Theatre review: Mousetrap brings whodunnit to city

PUBLISHED: 08:52 26 October 2015

The Mousetrap

The Mousetrap


Agatha Christie’s play The Mousetrap is world-famous for being the longest-running show in British theatre. To celebrate 60 years, the play is touring the UK and has just finished a week-long run in the Alban Arena.

Set in a country house in the 40s, newlyweds Mollie and Giles Ralston welcome their first guests to the house Mollie inherited from her aunt. The snow is falling heavily and as each guest arrives it becomes clear that they are trapped there together until it thaws. The radio news tells of a murder in London, building the claustrophobic atmosphere.

Continuing the link from the London production to the tour, the voice of the radio newsreader is original cast member Deryck Guyler, and it takes the audience straight back to the era of the original play.

The stage set is the best I have seen in our local theatres, with snow falling outside the stained glass windows and the lighting reflecting the gloomy atmosphere.

Christie based her play on a true story of a child who died while in foster care with a farmer and his wife. Although there are moments of humour from John Gould’s Christopher Wren and Jonathan Sidgwick’s Mr Paravicini, it is a dark story, with potential motives flying around.

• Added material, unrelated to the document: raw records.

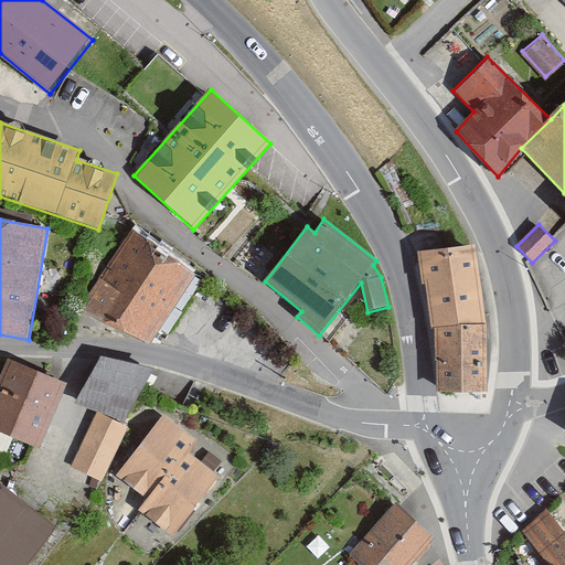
[(195,276),(131,230),(80,312),(149,345),(195,276)]
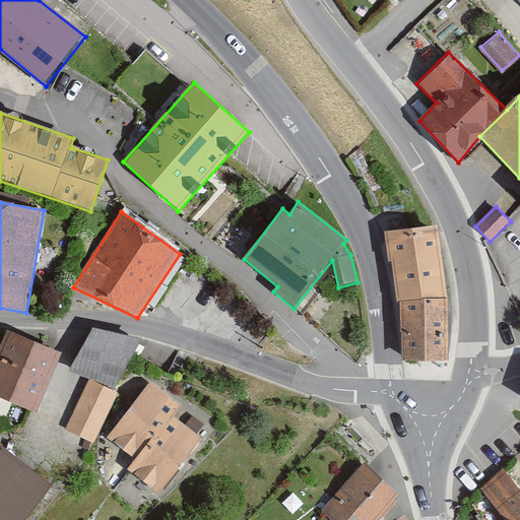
[(437,225),(385,232),(388,261),(393,262),(396,301),(400,302),(401,362),(449,362),(447,299),(437,225)]
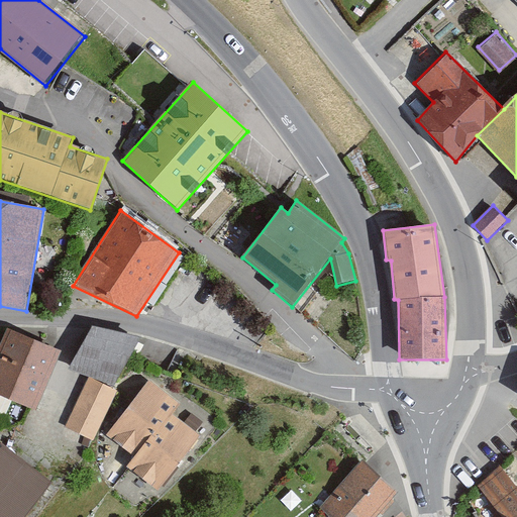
[(60,347),(8,327),(0,347),(0,398),(34,412),(60,347)]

The whole cast is West End quality, with polished, calm perfomances from each of the eight-strong cast, grounded by Esther McAuley’s Mollie Ralston.

When the murder took place on the blacked out stage, there was an audible intake of breath in the theatre; the play still has the power to grip the audience, even after so many years of film and television thrillers.

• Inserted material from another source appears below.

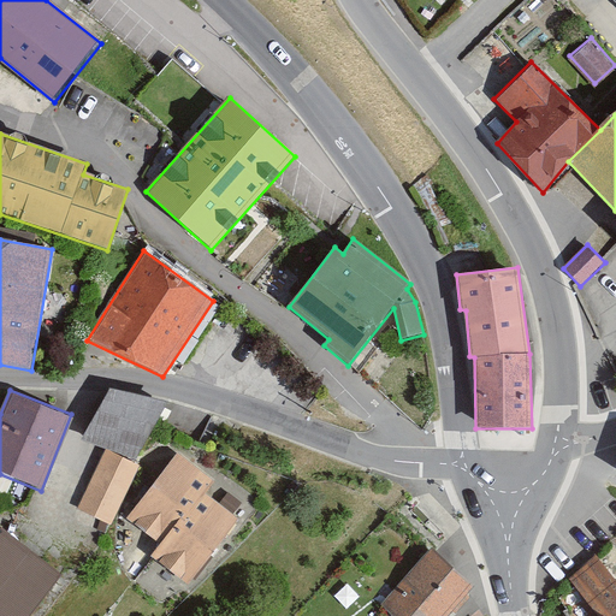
[(110,391),(81,440),(136,462),(169,404),(110,391)]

During the interval, like everyone else in the theatre, the family and I said who we thought had ‘dunnit’, and we each had a different theory.

The second half whizzes through, with eerie piano playing of Three Blind Mice, the phone line going down, and more revelations. It is a very entertaining play and when the big reveal came, we were, of course, all wrong.

After the applause has died down a cast member, as after every performance of The Mousetrap, steps forward to remind the audience to keep the identity of the murderer a secret.